Dall'adolescenza all'età adulta in un attimo. Lia Straccio, adolescente immersa nei libri, è diventata donna quando ha incontrato l'uomo della sua vita, Bruno Marconi, un vulcano di idee dai capelli lunghi. «Con lui, non mi sono mai annoiata, ha dato una svolta alla mia esistenza». Una volta costruita, mattone su mattone, la villetta al Pinocchio, nel '58, Marino Straccio, ferroviere, e la moglie Cesaria avevano adottato Lia, neonata, a Teramo. E famiglia fu. La nonna Assunta l'ha cresciuta, bambina amatissima, quando i suoi erano al lavoro. «Una donna splendida, di grande intelligenza – la ricorda Lia. - Parlava poco, non si arrabbiava mai. Ma quando diceva una cosa, era quella. Un'autorevole matriarca». La piccola, Lina per tutti, giocava in giardino con i figli dei vicini.

La scoperta

«E quando, alla scuola materna, la maestra mi chiamò, non risposi, non sapevo chi fosse quella Lia». Curiosa, un giorno, rovistando tra le carte del padre, trovò un atto di nascita, i cui dati corrispondevano ai suoi, e scoprì di essere stata adottata. «Lo dissi a mia madre, che ci rimase molto male, a differenza di me. Non mi sembrava importante». Al liceo Classico, trasferito alle Palombare dopo il terremoto, «mi sentivo un pesce fuor d'acqua, anche se noi della D, l'ultima sezione, poi abolita, eravamo tutti un po' “diversi”». A parte Giuliana Cavezzali, la prof di Greco, Rosanna Paci d'Italiano e Latino, «per me speciale», e Giuseppe Dall'Asta di Filosofia, i docenti potevano cambiare ogni sei mesi. «Di quegli anni, passati sui libri, ricordo bene la mattina del marzo 1978, quando il nostro compagno Antonio Fallica entrò trafelato in classe annunciandoci il rapimento di Moro e la strage della scorta». Lia era incinta, avrebbe partorito Alice il 30 maggio. «Avevo sposato Bruno, in licenza dal servizio militare, durante le vacanze di Natale. Non mi scorderò mai cosa disse Dall'Asta per convincere il consiglio di classe ad ammettermi all'esame di maturità: “è una brava persona”. Un criterio, che mi sono trovata tante volte ad applicare nel giudicare gli altri.

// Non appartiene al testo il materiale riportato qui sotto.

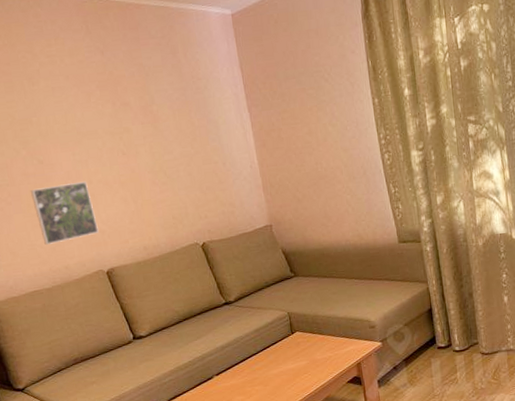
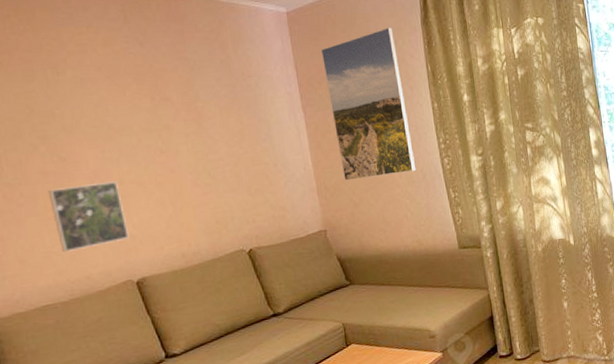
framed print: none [264,23,357,178] -> present [320,27,417,181]

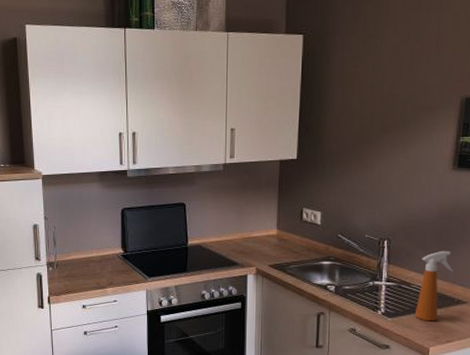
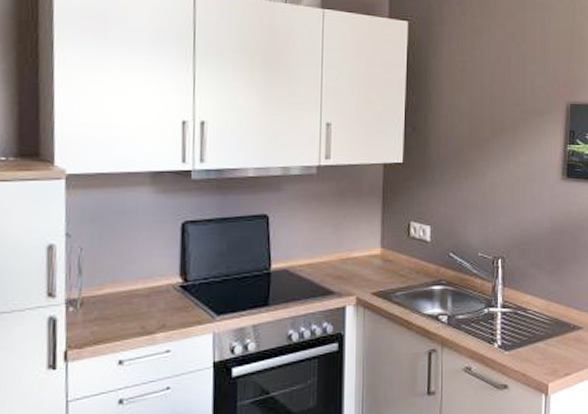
spray bottle: present [414,250,454,322] -> none [532,269,568,353]

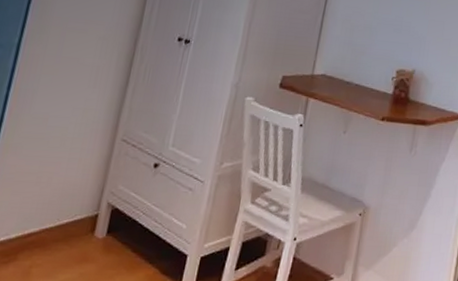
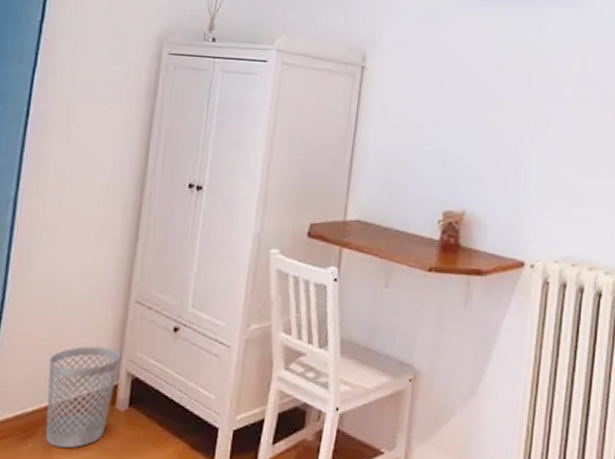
wastebasket: none [26,179,104,272] -> present [46,346,121,447]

Il titolo di studio, la laurea, contano meno».

Tant'è che, iscritta a Giurisprudenza a Macerata, quando nacque il secondogenito Francesco, nell'80, lasciò perdere gli studi. «Marconi voleva che continuassi. Alice era coccolata e viziata da mamma, nonna e zia, avrei anche potuto, ma per me non era più tempo. Bruno lavorava nell'amministrazione dei Vigili del Fuoco, e io, dopo qualche impiego a tempo determinato, andai a fare la cassiera da Carelli, alla Bottega del Caffè». Poi, un lavoro con orari più comodi, al bar del distributore di Pavoni alla Baraccola.

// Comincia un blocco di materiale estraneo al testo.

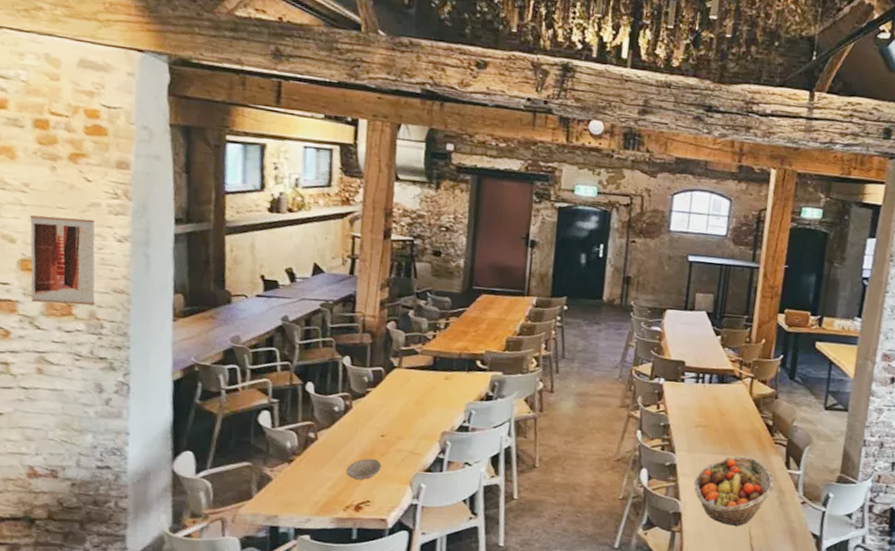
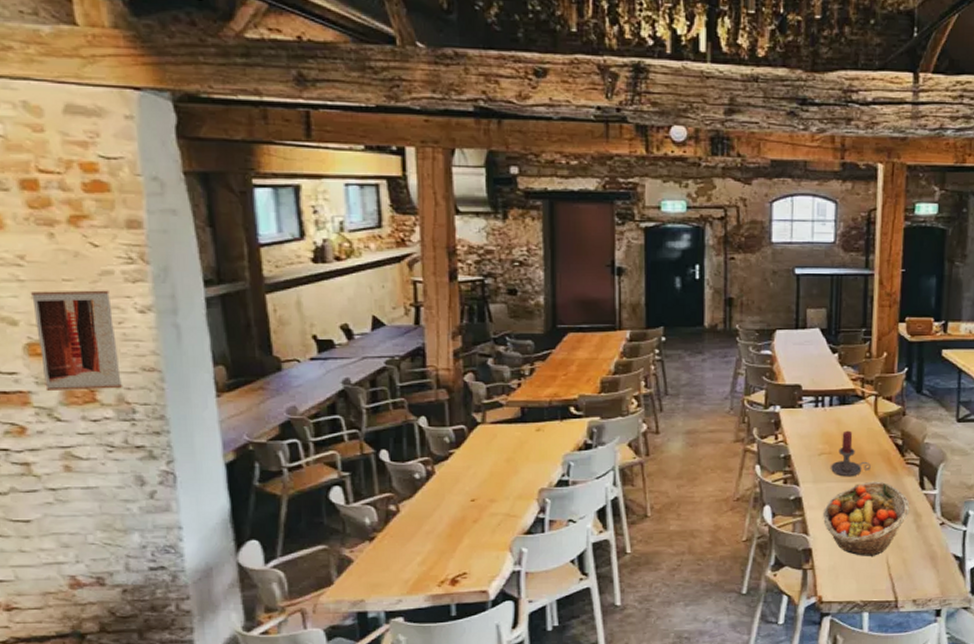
bowl: present [346,458,382,480] -> none [436,526,475,551]
candle holder: none [705,407,742,450] -> present [831,430,871,477]

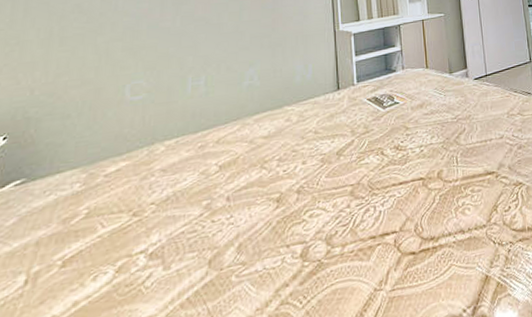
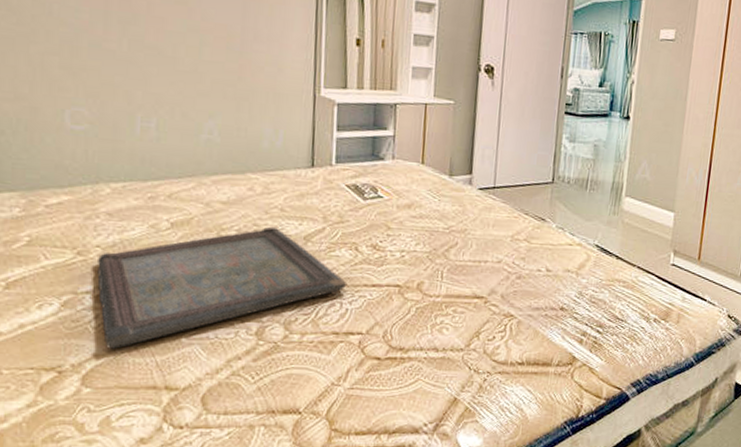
serving tray: none [151,149,378,308] -> present [97,226,348,350]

«E ho imparato a fare la barista». Tant'è vero che le propongono di gestire il ristorante al centro sportivo Green, sotto Castelfidardo. «Con mio marito e una coppia di amici, una bella esperienza, ma orari impossibili: talvolta, quando si ballava, chiudevamo alle 4 del mattino, e l'indomani bisognava aprire il bar alle 8». Passata a lavorare in una ditta di pulizie, «mi chiamo Straccio, nomen omen, un karma», viene coinvolta da Stefania & Co nella campagna elettorale per le Comunali. «Della politica, a differenza di Bruno, ero incuriosita da sempre». E viene eletta in Circoscrizione. Dà una mano a Stefania quando diventa consigliere regionale. Poi, quando lei è eletta segretaria regionale della Margherita, entra nell'amministrazione del partito.

Il punto di riferimento

Ed è tuttora nume tutelare della sede regionale del Pd. Un punto di riferimento per tutti. Quando stai per tanti anni a contatto col pubblico, impari a trattare con tutti. «Non sempre la politica tira fuori il meglio delle persone, ma chi la sceglie come un impegno, deve avere una motivazione forte, che merita rispetto». L'onestà, la lealtà sono valori che le ha trasmesso la famiglia, che lei ha insegnato ai figli. «E il senso della comunità, che non c'è chi non possa riconoscerci». Una volta venne da lei un signore a chiedere di prendere la tessera. Aveva solo 5 euro in tasca, non poteva spendere di più. Lia gliel'ha fatta ugualmente, mettendo il resto di tasca propria.